▸ SELECTED PASSAGE:

I’m Fresh Outta Titles, Which is Sort of Ironic

If you’ve guessed that I blog only when I travel…you’re half right.   It’s the only real undisturbed and awake time I can find.  Too bad I don’t travel more often!  I figured it was time I reach out to you hangers-on who have come to mean so much to me.  Yes, I read YOUR stuff–I just haven’t produced anything for you to read for quite a while.  What a slacker.

However, this doesn’t mean I’m not writing at all.  I am working on Other Stuff, finally!  I really can’t figure out what has possessed me to explore and expand on the “what-if” ideas that have been bouncing around my brain all these years.  The time has come to see at least one of the stories through to the finish.   Yes, we must be up to Plan M or Plan N for my life by this point.  Rather than a Plan, it’s more of a hobby, but I am enjoying the process like crazy.  I don’t have any idea where it will lead, and I’m not setting up any preconceptions about that.  Doing so seems to be a dangerous route fraught with fantasies (not usually THAT kind of fantasies ;-)) and setting myself up for disappointment.  Sensitive little me is not in the market for that.  For now, it feels as if I’m creating the threads of lives and knotting them together in some sort of macramé, complete with braids, weaves, and knots (no funky beads).  It will probably end up looking like some sort of freaky hippie contraption, too, but it does have a master design–just not a master to tie the knots.  The plan is to carry out the story until it’s finished to my satisfaction–quite the lofty goal, eh?  This could take months or years.  It’s just good to get the creativity beast off my chest and out of my mind on a regular basis.  I’ll try to keep you posted.

▸ DIRECTION 1: Summarize the blog post in two sentences.

(Dataset entries)
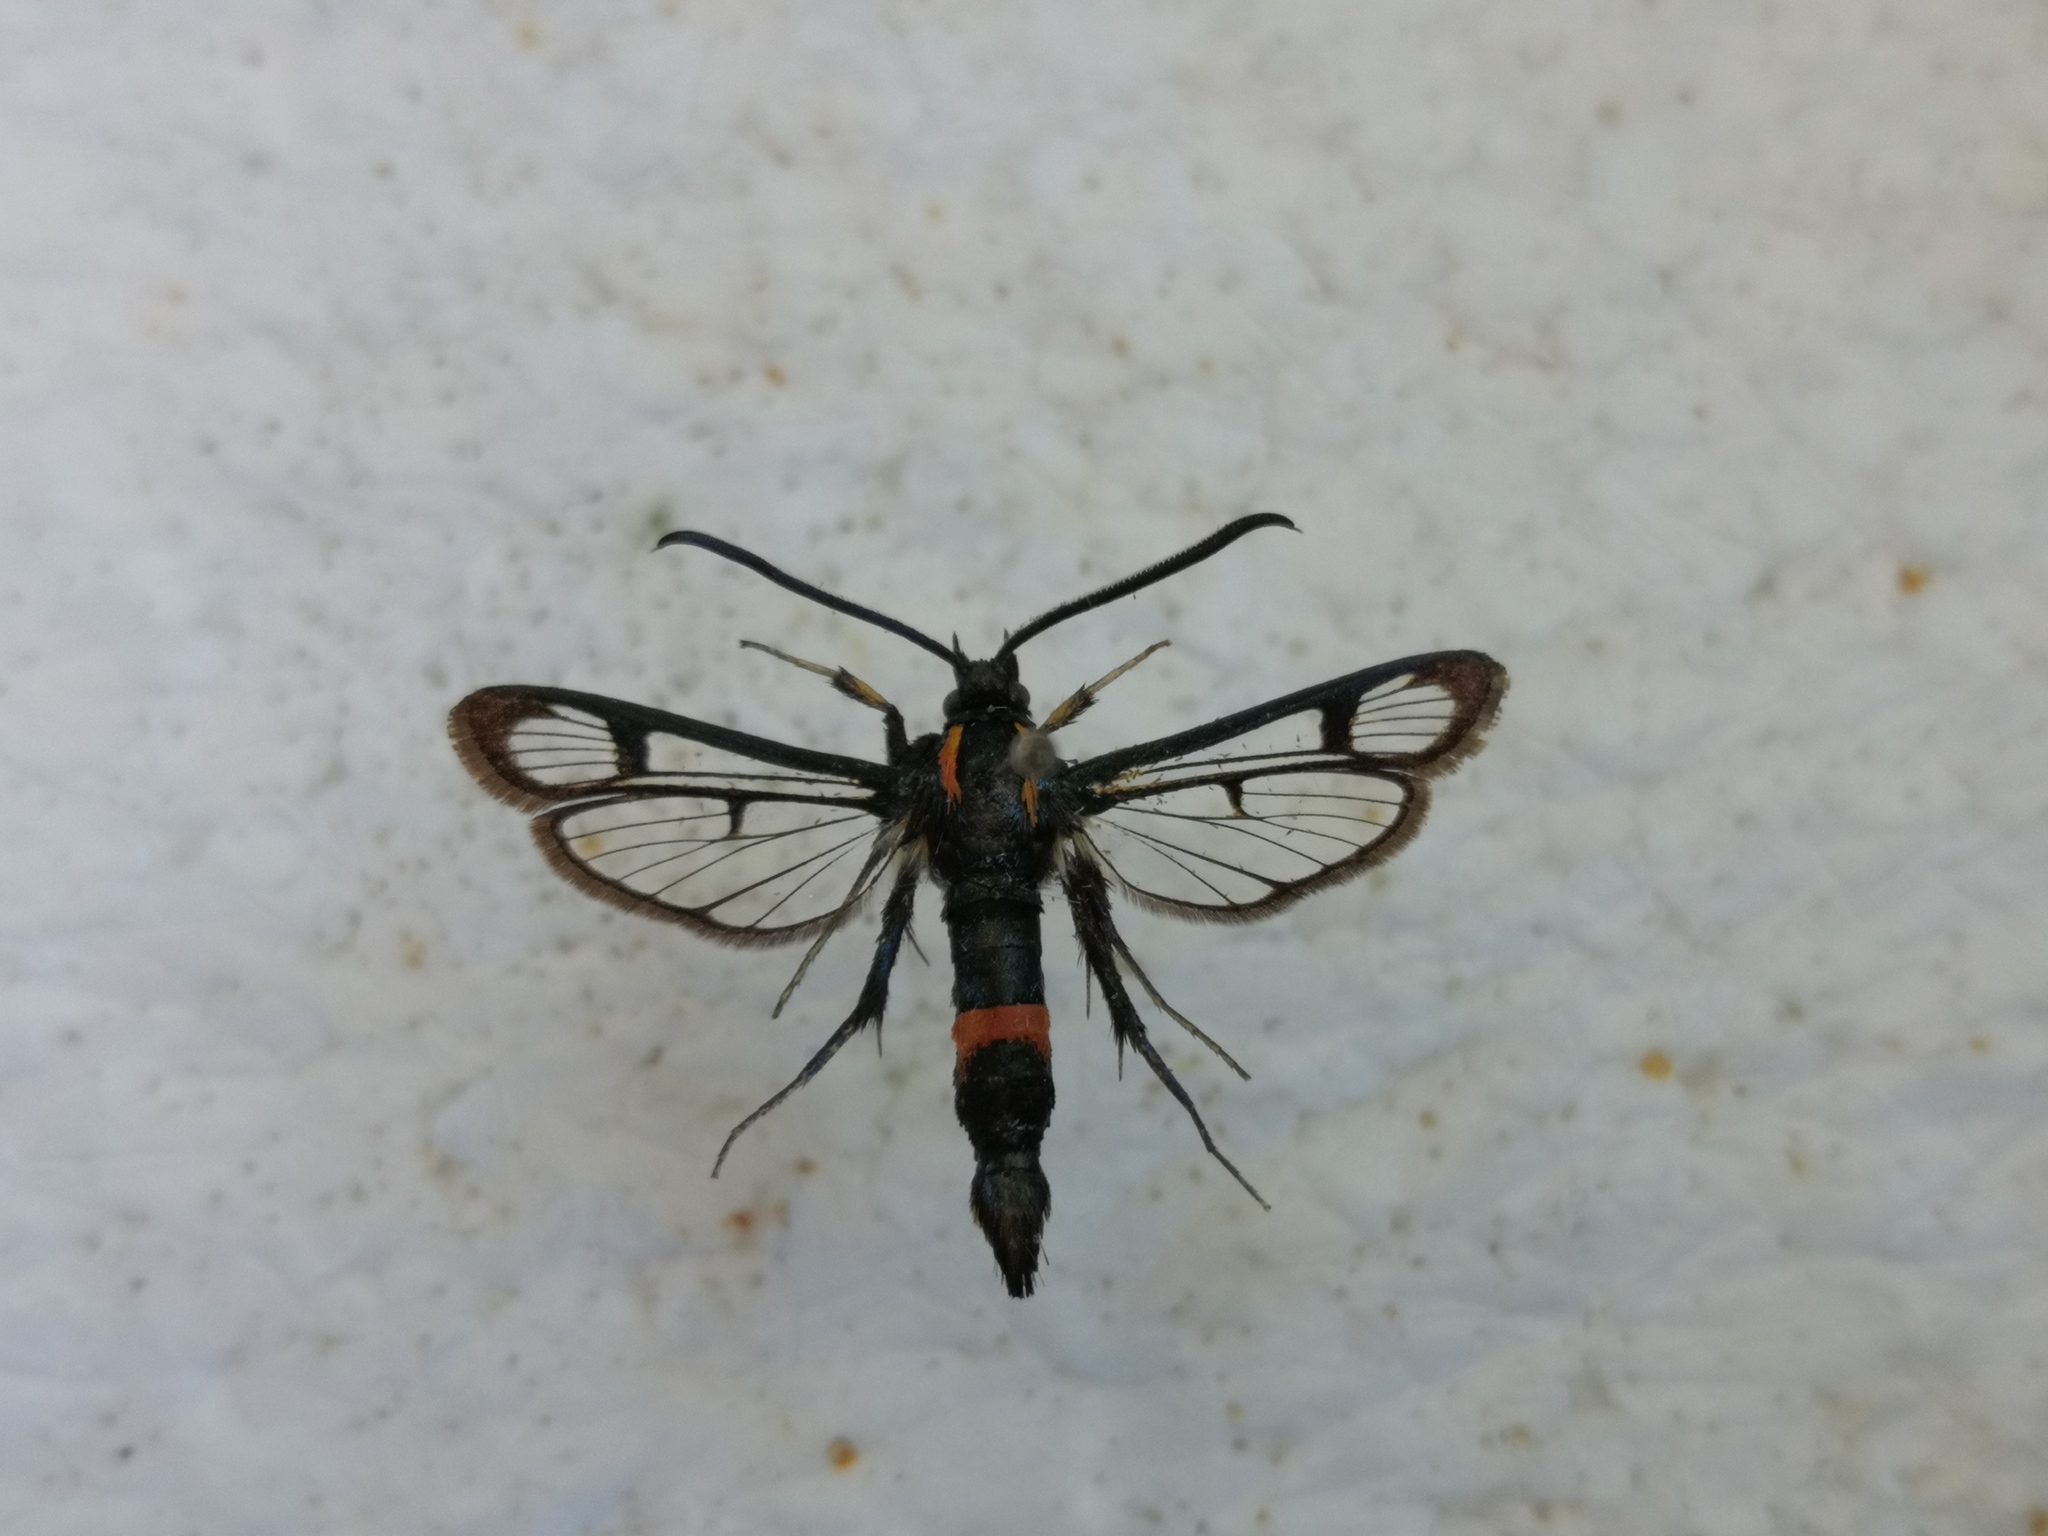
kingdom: Animalia
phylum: Arthropoda
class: Insecta
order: Lepidoptera
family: Sesiidae
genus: Synanthedon
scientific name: Synanthedon stomoxiformis
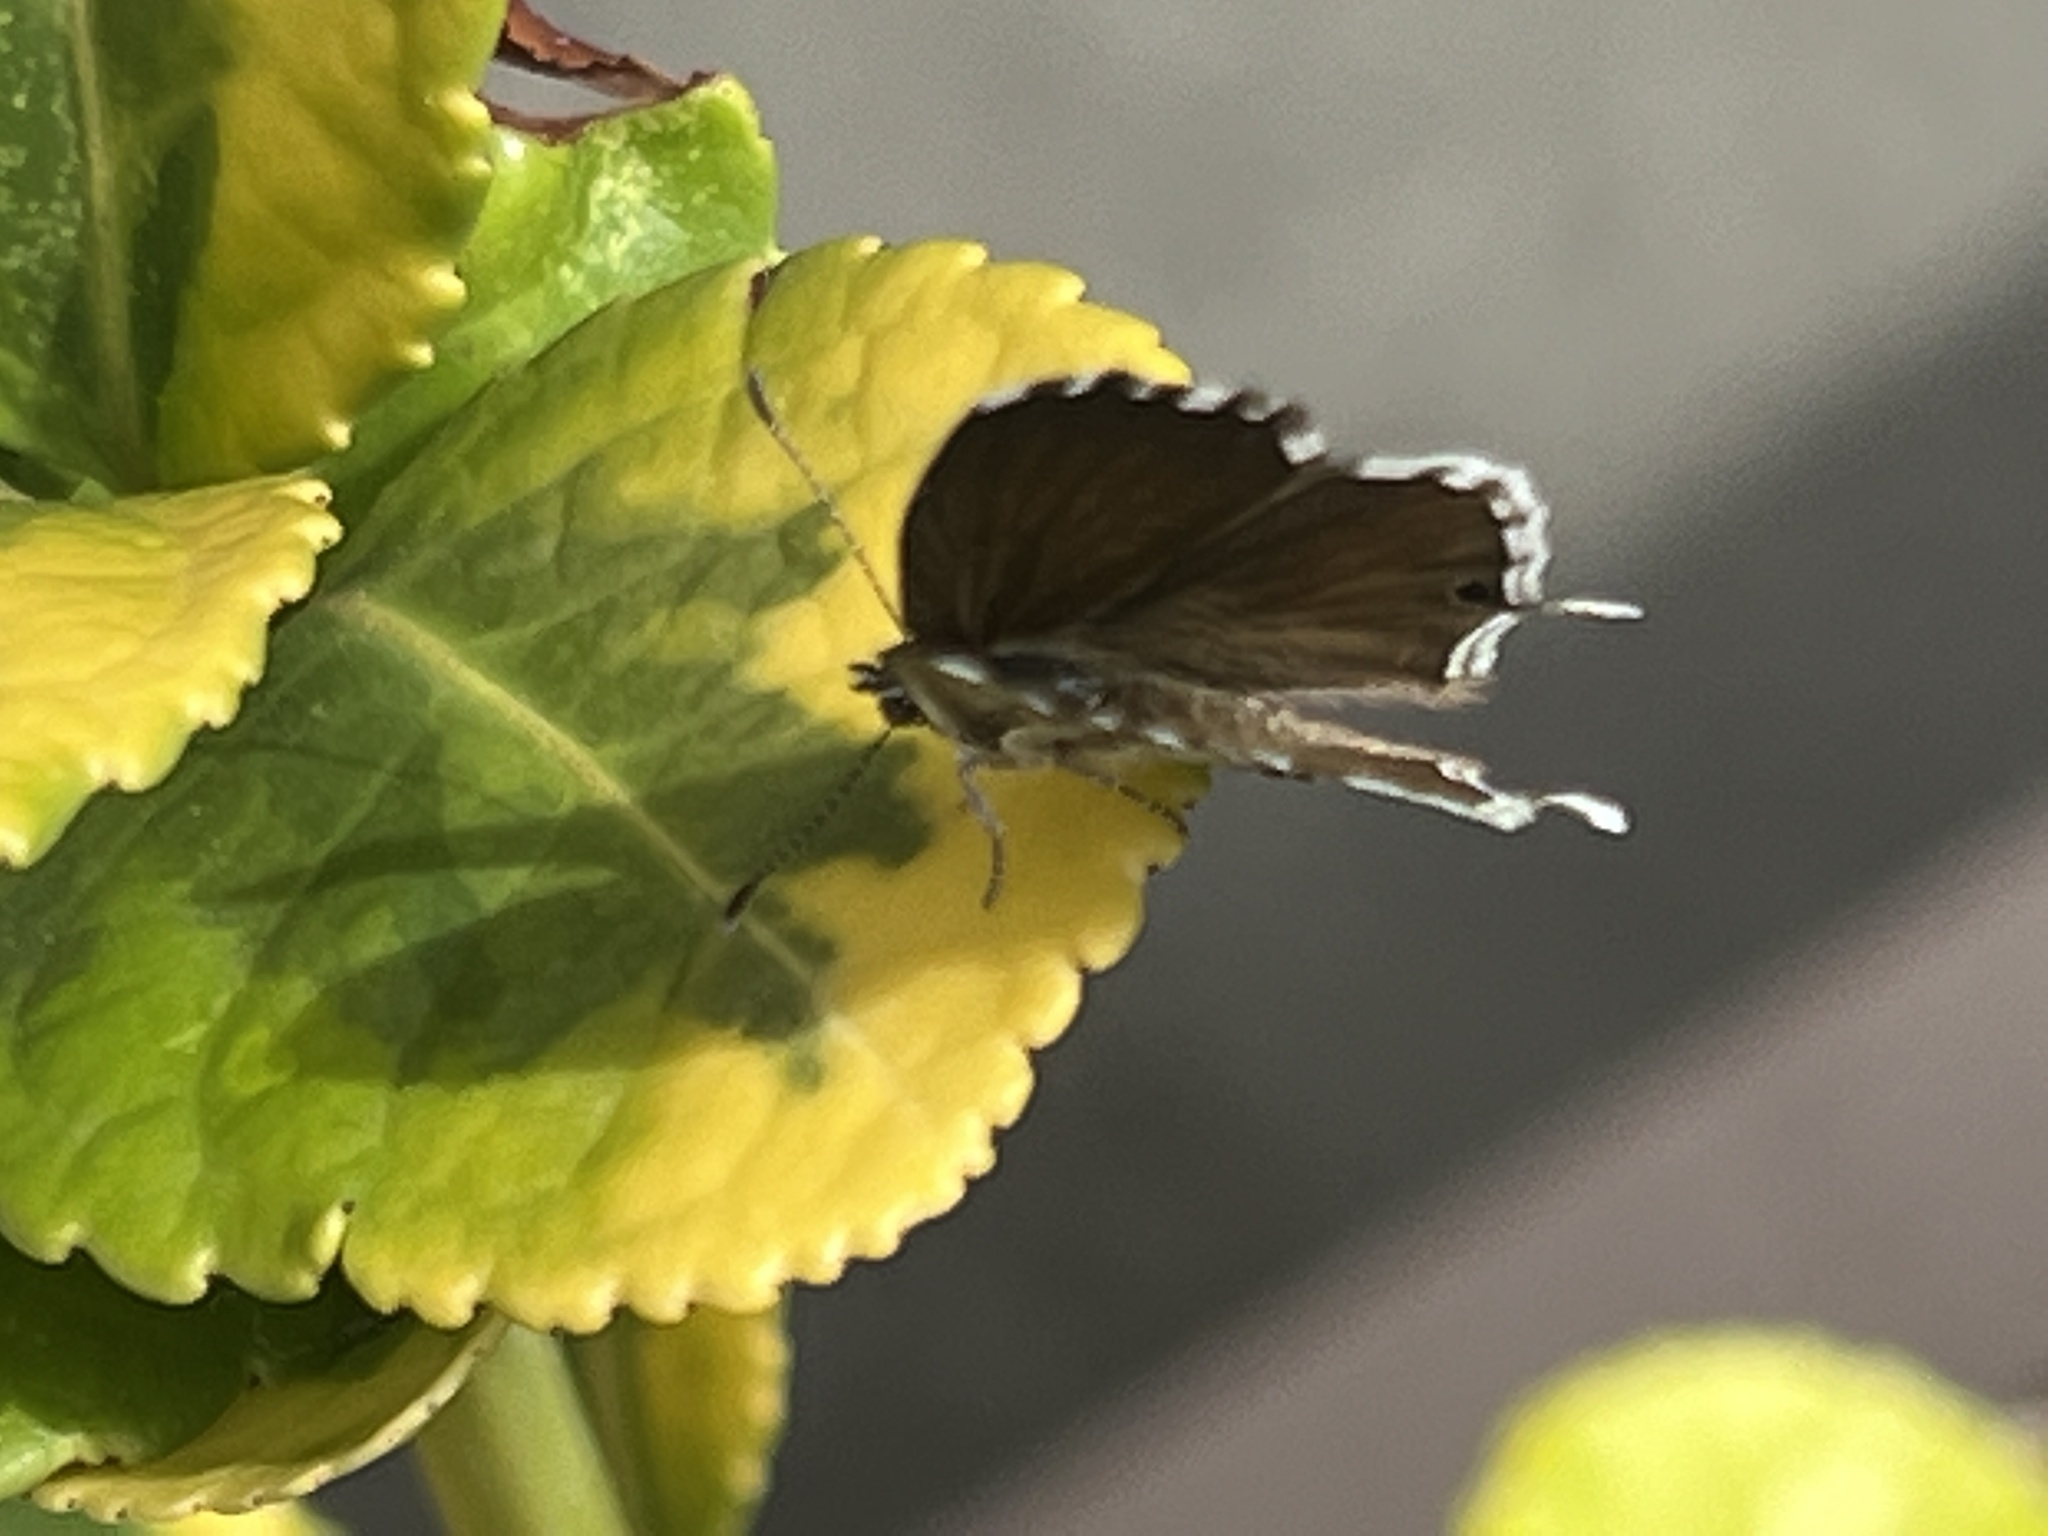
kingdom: Animalia
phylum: Arthropoda
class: Insecta
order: Lepidoptera
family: Lycaenidae
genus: Cacyreus
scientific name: Cacyreus marshalli
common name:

▸ DIRECTION 2: In the records, rename "scientific name" to "species name" in everything from the line containing "genus: Synanthedon" down to the end of the records, keeping all else unchanged. Leave the pictures out of your answer.

▸ WRITTEN REPLY 1: The author blogs mostly while traveling because it is the only undisturbed, awake time available, and admits to not having posted anything for quite a while. Meanwhile, the author is writing other material, a hobby aimed at finally finishing at least one long-imagined story, with no preconceptions about where it will lead.

▸ WRITTEN REPLY 2:
genus: Synanthedon
species name: Synanthedon stomoxiformis
kingdom: Animalia
phylum: Arthropoda
class: Insecta
order: Lepidoptera
family: Lycaenidae
genus: Cacyreus
species name: Cacyreus marshalli
common name:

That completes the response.